When I was in my first year of university one of my profs arranged a jazz trio to play for one of our classes. I only remember one member of the trio – John Geggie – but I remember his performance that afternoon in my mind’s eye as vividly as if it were yesterday.
John was young and talented, but what did I know? This was the first time I had heard a live jazz combo and it was a style of music I had never listened to at all. What I did know (at the time) was that music was the single most important thing in life, and clearly this John Geggie fellow knew it too. Watching him stand in the corner of the lecture hall and play his double bass with ferocious finesse, his eyes snapped tightly shut in REM-like concentration was inspiring and enthralling.

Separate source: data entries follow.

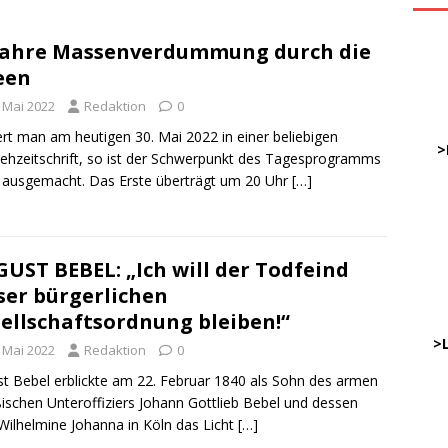
Jahre Massenverdummung durch die
ve
een
. Mai 2022
Redaktion
0
DWz
ert man am heutigen 30. Mai 2022 in einer beliebigen
……
>
ehzeitschrift, so ist der Schwerpunkt des Tagesprogramms
t ausgemacht. Das Erste überträgt um 20 Uhr
[…]
…
……
……
UST BEBEL: „Ich will der Todfeind
ser bürgerlichen
ellschaftsordnung bleiben!“
………
…..
>
. Mai 2022
Redaktion
0
t Bebel erblickte am 22. Februar 1840 als Sohn des armen
ischen Unteroffiziers Johann Gottlieb Bebel und dessen
DWz
Wilhelmine Johanna in Köln das Licht
[…]
…..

During the Q&A afterward I was too flummoxed to ask anything more intelligent than what that thing attached to the headstock was (it was a drop “C” button/contraption). Regardless, I’ll always have John Geggie (and Professor Gillmor) to thank for my introduction to live jazz.

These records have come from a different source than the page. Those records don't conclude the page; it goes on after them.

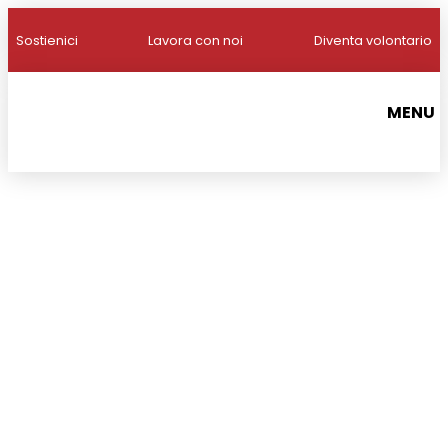
Sostienici
Lavora con noi
Diventa volontario
MENU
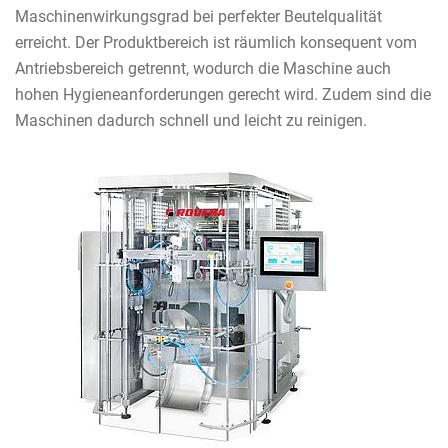
Maschinenwirkungsgrad bei perfekter Beutelqualität
erreicht. Der Produktbereich ist räumlich konsequent vom
Antriebsbereich getrennt, wodurch die Maschine auch
hohen Hygieneanforderungen gerecht wird. Zudem sind die
Maschinen dadurch schnell und leicht zu reinigen.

But this ticket isn’t from that ‘show’ (which wasn’t actually a show as much as it was a live series of audio examples to accompany a lecture), nor is this ticket from any of the dozens of times I’ve seen John Geggie play around town since he opened my ears to live jazz (the man has lived his life as an absolutely integral member of the Ottawa music scene playing jazz, classical and improv all over the city, always).

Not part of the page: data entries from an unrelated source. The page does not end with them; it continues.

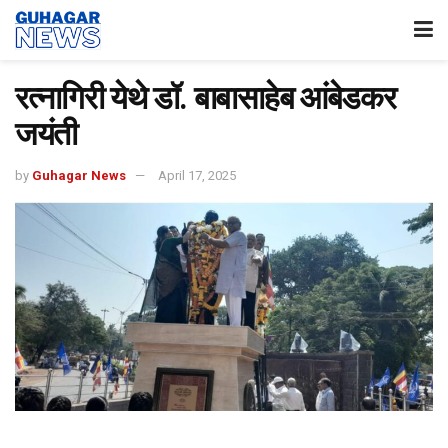
रत्नागिरी येथे डॉ. बाबासाहेब आंबेडकर
जयंती
by
Guhagar News
April 17, 2025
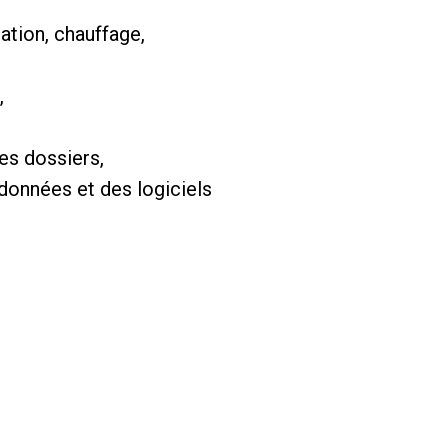
ation, chauffage,
,
es dossiers,
données et des logiciels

No, this ticket is from January 28th, 2006, the time he asked trumpet virtuoso Cuong Vu and my favourite living guitarist Kevin Breit to join him for a series Geggie was hosting at the National Arts Centre’s 4th Stage.
And what a show it was. Three astounding players with their ears wide open bouncing fragments of brilliance off of each other (and jamming out the especially good parts) for ninety minutes straight in a small, intimate room just a stroll from my house. It was quirky, angular, and beautiful.
For John Geggie I’m guessing it was just another instalment in an endless string of incredible musical happenings, rehearsals, meetings, and mashups that he calls life.